任务: 逐行摘录下面全部数据，一字不改地照录。

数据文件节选
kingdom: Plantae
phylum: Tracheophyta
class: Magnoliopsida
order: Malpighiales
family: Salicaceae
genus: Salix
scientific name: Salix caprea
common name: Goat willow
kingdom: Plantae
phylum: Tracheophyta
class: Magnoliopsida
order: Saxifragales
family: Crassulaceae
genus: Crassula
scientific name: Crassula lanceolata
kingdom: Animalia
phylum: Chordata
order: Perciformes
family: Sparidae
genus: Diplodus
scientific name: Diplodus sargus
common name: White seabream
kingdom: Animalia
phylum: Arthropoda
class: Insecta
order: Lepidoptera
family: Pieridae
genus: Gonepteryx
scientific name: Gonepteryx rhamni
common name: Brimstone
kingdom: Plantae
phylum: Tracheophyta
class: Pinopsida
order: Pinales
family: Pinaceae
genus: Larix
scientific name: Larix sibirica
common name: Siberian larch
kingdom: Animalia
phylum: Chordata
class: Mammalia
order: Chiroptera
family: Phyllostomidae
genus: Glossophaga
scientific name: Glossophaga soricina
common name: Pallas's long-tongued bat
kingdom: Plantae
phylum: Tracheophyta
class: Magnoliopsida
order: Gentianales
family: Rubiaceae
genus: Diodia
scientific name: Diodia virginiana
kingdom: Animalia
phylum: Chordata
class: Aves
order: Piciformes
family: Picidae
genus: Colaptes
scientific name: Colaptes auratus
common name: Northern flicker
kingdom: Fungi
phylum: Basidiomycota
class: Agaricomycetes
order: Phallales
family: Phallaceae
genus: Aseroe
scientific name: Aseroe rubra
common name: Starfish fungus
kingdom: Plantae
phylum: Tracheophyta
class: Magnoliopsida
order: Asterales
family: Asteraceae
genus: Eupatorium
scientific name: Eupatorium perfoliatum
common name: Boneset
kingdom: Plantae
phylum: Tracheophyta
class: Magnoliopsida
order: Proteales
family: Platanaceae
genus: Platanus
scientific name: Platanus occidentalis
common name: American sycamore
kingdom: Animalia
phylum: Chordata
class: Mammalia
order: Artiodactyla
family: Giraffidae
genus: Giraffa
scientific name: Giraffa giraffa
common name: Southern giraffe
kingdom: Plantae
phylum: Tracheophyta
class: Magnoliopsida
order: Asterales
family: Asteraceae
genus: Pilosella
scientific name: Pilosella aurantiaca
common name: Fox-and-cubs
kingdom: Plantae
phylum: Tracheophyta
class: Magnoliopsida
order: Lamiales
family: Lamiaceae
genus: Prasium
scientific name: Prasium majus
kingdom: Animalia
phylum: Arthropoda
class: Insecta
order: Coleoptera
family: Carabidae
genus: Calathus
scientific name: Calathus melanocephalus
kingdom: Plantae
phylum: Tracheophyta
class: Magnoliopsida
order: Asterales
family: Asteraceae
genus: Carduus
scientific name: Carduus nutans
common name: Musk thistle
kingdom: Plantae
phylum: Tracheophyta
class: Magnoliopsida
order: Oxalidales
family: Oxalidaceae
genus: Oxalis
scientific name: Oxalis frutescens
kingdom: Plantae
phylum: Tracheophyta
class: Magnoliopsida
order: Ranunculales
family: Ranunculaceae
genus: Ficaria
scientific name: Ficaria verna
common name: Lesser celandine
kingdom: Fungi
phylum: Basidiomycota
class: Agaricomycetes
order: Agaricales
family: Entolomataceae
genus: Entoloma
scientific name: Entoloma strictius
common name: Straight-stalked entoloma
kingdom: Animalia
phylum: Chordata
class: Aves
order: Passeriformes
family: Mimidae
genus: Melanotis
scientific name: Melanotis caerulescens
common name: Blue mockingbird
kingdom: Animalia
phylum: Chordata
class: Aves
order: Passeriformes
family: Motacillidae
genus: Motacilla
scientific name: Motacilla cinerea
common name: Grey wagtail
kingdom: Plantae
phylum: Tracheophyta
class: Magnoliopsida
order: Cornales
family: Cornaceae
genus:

答案:
kingdom: Plantae
phylum: Tracheophyta
class: Magnoliopsida
order: Malpighiales
family: Salicaceae
genus: Salix
scientific name: Salix caprea
common name: Goat willow
kingdom: Plantae
phylum: Tracheophyta
class: Magnoliopsida
order: Saxifragales
family: Crassulaceae
genus: Crassula
scientific name: Crassula lanceolata
kingdom: Animalia
phylum: Chordata
order: Perciformes
family: Sparidae
genus: Diplodus
scientific name: Diplodus sargus
common name: White seabream
kingdom: Animalia
phylum: Arthropoda
class: Insecta
order: Lepidoptera
family: Pieridae
genus: Gonepteryx
scientific name: Gonepteryx rhamni
common name: Brimstone
kingdom: Plantae
phylum: Tracheophyta
class: Pinopsida
order: Pinales
family: Pinaceae
genus: Larix
scientific name: Larix sibirica
common name: Siberian larch
kingdom: Animalia
phylum: Chordata
class: Mammalia
order: Chiroptera
family: Phyllostomidae
genus: Glossophaga
scientific name: Glossophaga soricina
common name: Pallas's long-tongued bat
kingdom: Plantae
phylum: Tracheophyta
class: Magnoliopsida
order: Gentianales
family: Rubiaceae
genus: Diodia
scientific name: Diodia virginiana
kingdom: Animalia
phylum: Chordata
class: Aves
order: Piciformes
family: Picidae
genus: Colaptes
scientific name: Colaptes auratus
common name: Northern flicker
kingdom: Fungi
phylum: Basidiomycota
class: Agaricomycetes
order: Phallales
family: Phallaceae
genus: Aseroe
scientific name: Aseroe rubra
common name: Starfish fungus
kingdom: Plantae
phylum: Tracheophyta
class: Magnoliopsida
order: Asterales
family: Asteraceae
genus: Eupatorium
scientific name: Eupatorium perfoliatum
common name: Boneset
kingdom: Plantae
phylum: Tracheophyta
class: Magnoliopsida
order: Proteales
family: Platanaceae
genus: Platanus
scientific name: Platanus occidentalis
common name: American sycamore
kingdom: Animalia
phylum: Chordata
class: Mammalia
order: Artiodactyla
family: Giraffidae
genus: Giraffa
scientific name: Giraffa giraffa
common name: Southern giraffe
kingdom: Plantae
phylum: Tracheophyta
class: Magnoliopsida
order: Asterales
family: Asteraceae
genus: Pilosella
scientific name: Pilosella aurantiaca
common name: Fox-and-cubs
kingdom: Plantae
phylum: Tracheophyta
class: Magnoliopsida
order: Lamiales
family: Lamiaceae
genus: Prasium
scientific name: Prasium majus
kingdom: Animalia
phylum: Arthropoda
class: Insecta
order: Coleoptera
family: Carabidae
genus: Calathus
scientific name: Calathus melanocephalus
kingdom: Plantae
phylum: Tracheophyta
class: Magnoliopsida
order: Asterales
family: Asteraceae
genus: Carduus
scientific name: Carduus nutans
common name: Musk thistle
kingdom: Plantae
phylum: Tracheophyta
class: Magnoliopsida
order: Oxalidales
family: Oxalidaceae
genus: Oxalis
scientific name: Oxalis frutescens
kingdom: Plantae
phylum: Tracheophyta
class: Magnoliopsida
order: Ranunculales
family: Ranunculaceae
genus: Ficaria
scientific name: Ficaria verna
common name: Lesser celandine
kingdom: Fungi
phylum: Basidiomycota
class: Agaricomycetes
order: Agaricales
family: Entolomataceae
genus: Entoloma
scientific name: Entoloma strictius
common name: Straight-stalked entoloma
kingdom: Animalia
phylum: Chordata
class: Aves
order: Passeriformes
family: Mimidae
genus: Melanotis
scientific name: Melanotis caerulescens
common name: Blue mockingbird
kingdom: Animalia
phylum: Chordata
class: Aves
order: Passeriformes
family: Motacillidae
genus: Motacilla
scientific name: Motacilla cinerea
common name: Grey wagtail
kingdom: Plantae
phylum: Tracheophyta
class: Magnoliopsida
order: Cornales
family: Cornaceae
genus:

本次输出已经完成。